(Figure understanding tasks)

········

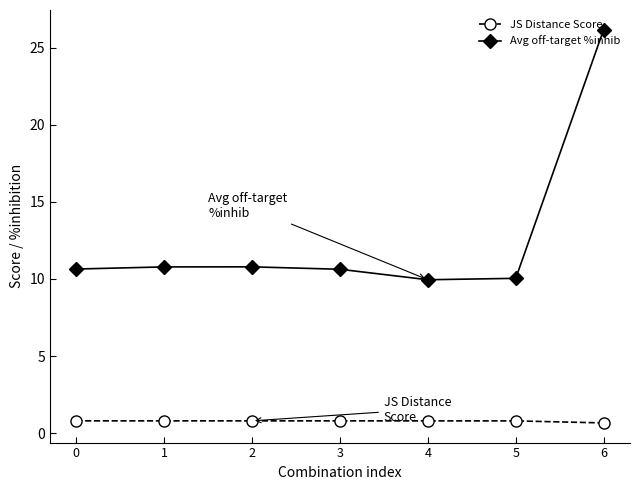

At how many categories does at least one series exceed 4?

7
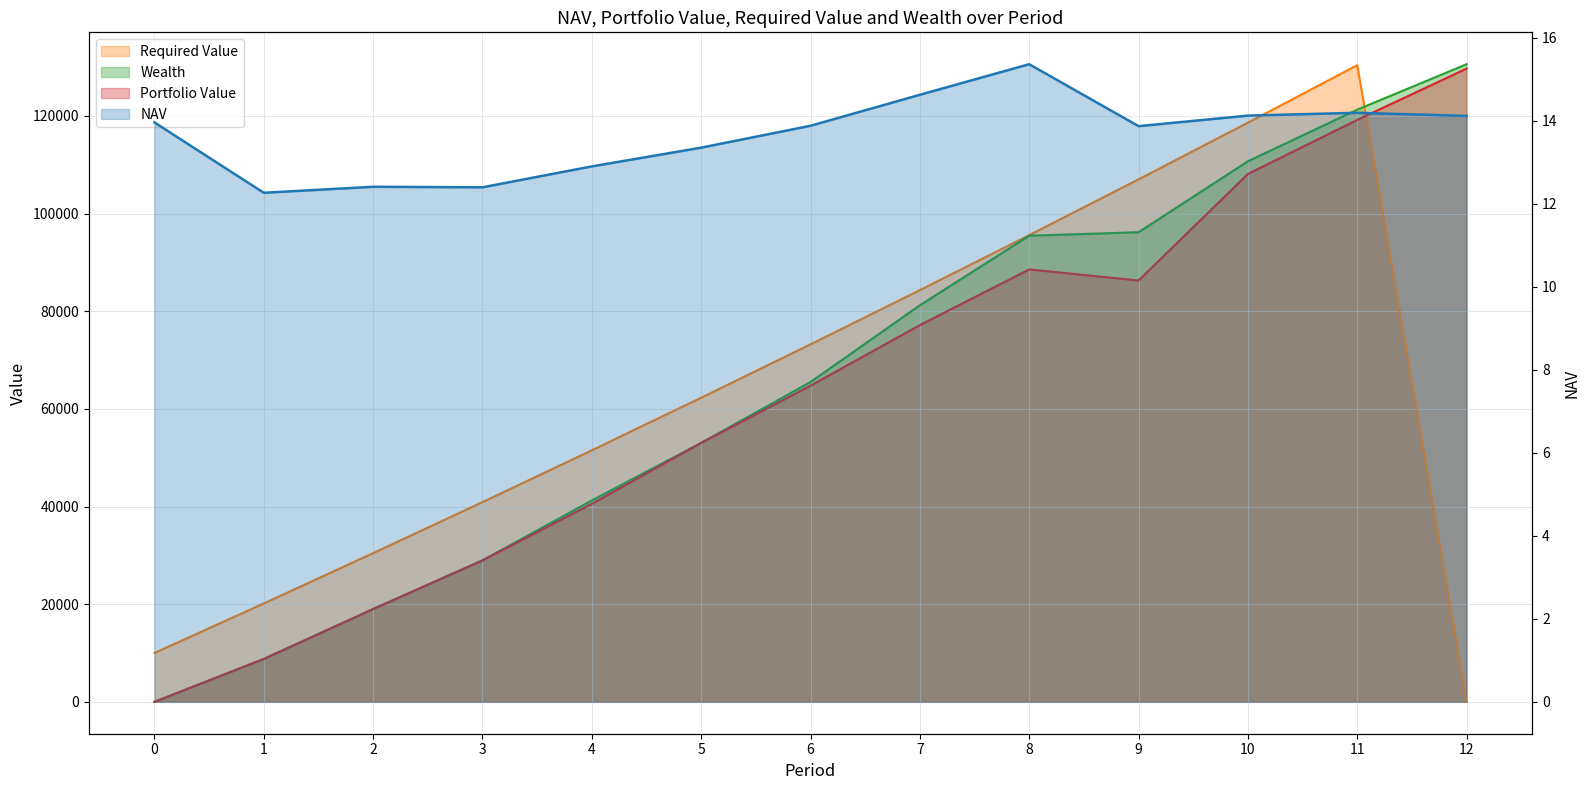

Is it true that Portfolio Value equals 19006.4 at 2?

True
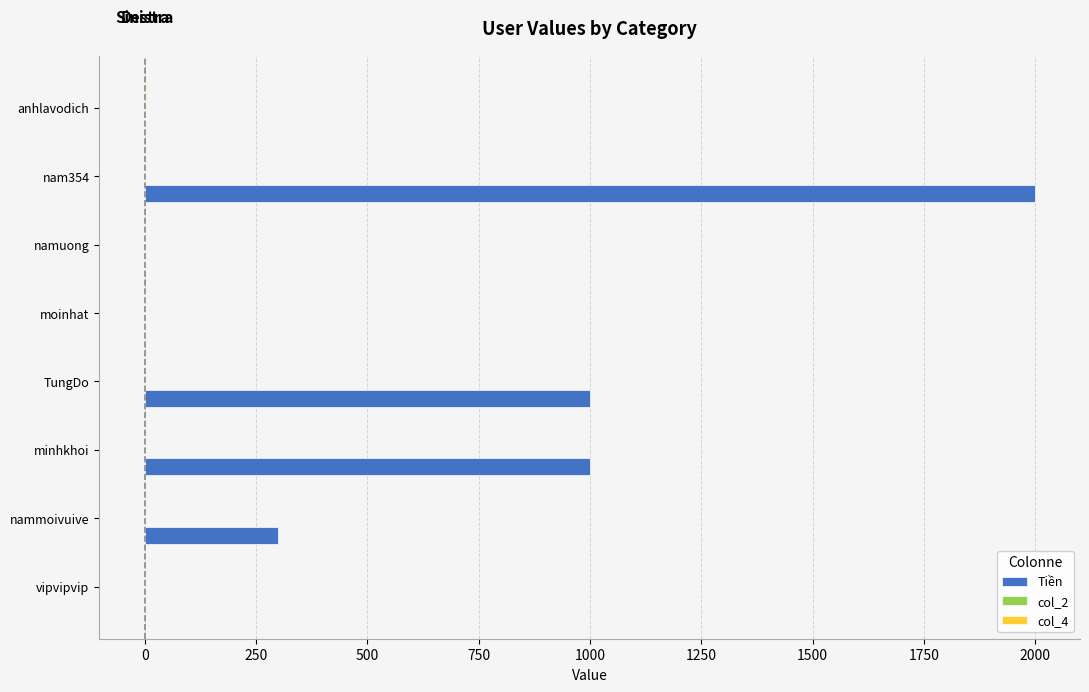

The value of Tiền at nam354 is 3275. True or false?

False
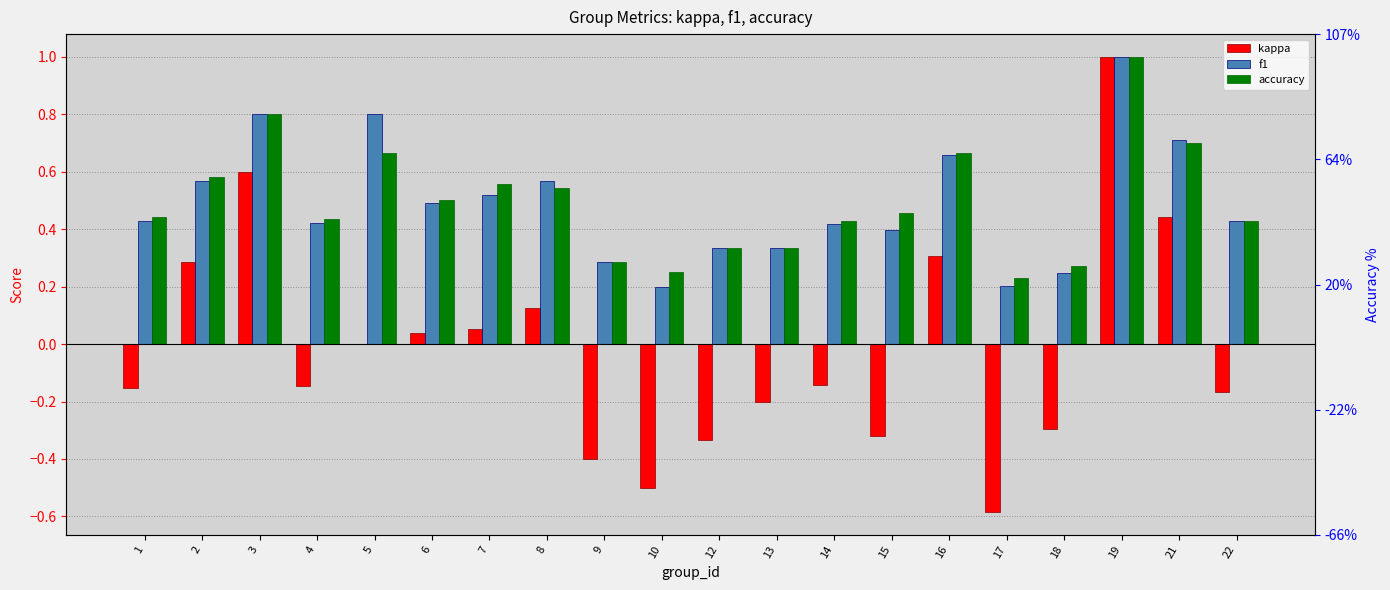

Reading left to right, extract all data points from this chart.

kappa: 1=-0.2	2=0.3	3=0.6	4=-0.1	5=0.0	6=0.0	7=0.1	8=0.1	9=-0.4	10=-0.5	12=-0.3	13=-0.2	14=-0.1	15=-0.3	16=0.3	17=-0.6	18=-0.3	19=1.0	21=0.4	22=-0.2
f1: 1=0.4	2=0.6	3=0.8	4=0.4	5=0.8	6=0.5	7=0.5	8=0.6	9=0.3	10=0.2	12=0.3	13=0.3	14=0.4	15=0.4	16=0.7	17=0.2	18=0.2	19=1.0	21=0.7	22=0.4
accuracy: 1=0.4	2=0.6	3=0.8	4=0.4	5=0.7	6=0.5	7=0.6	8=0.5	9=0.3	10=0.2	12=0.3	13=0.3	14=0.4	15=0.5	16=0.7	17=0.2	18=0.3	19=1.0	21=0.7	22=0.4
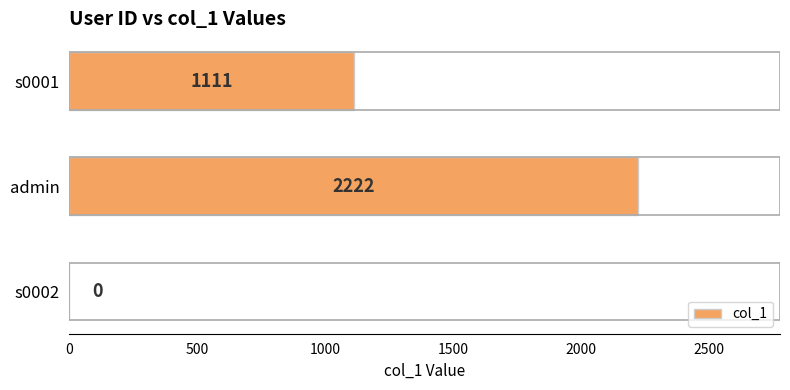

What is the change in value from admin to s0001?

-1111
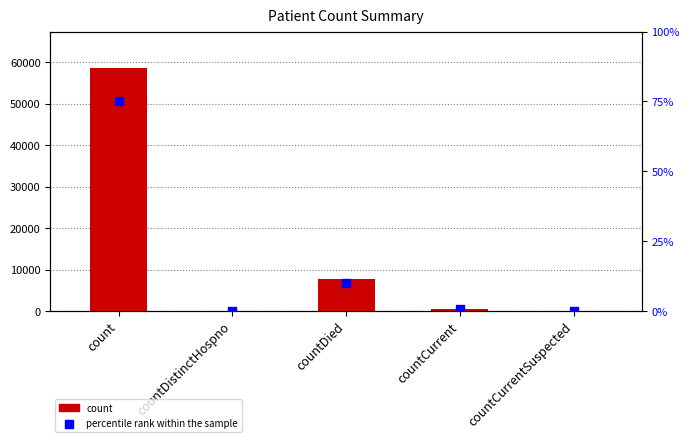

At how many categories does at least one series exceed 47870?

1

········

● **Work item**: Please locate every line in the entries above that contains the word "exceed" and copy each of those lines. Match case exactly.

● **Expected answer**:
At how many categories does at least one series exceed 4?
At how many categories does at least one series exceed 47870?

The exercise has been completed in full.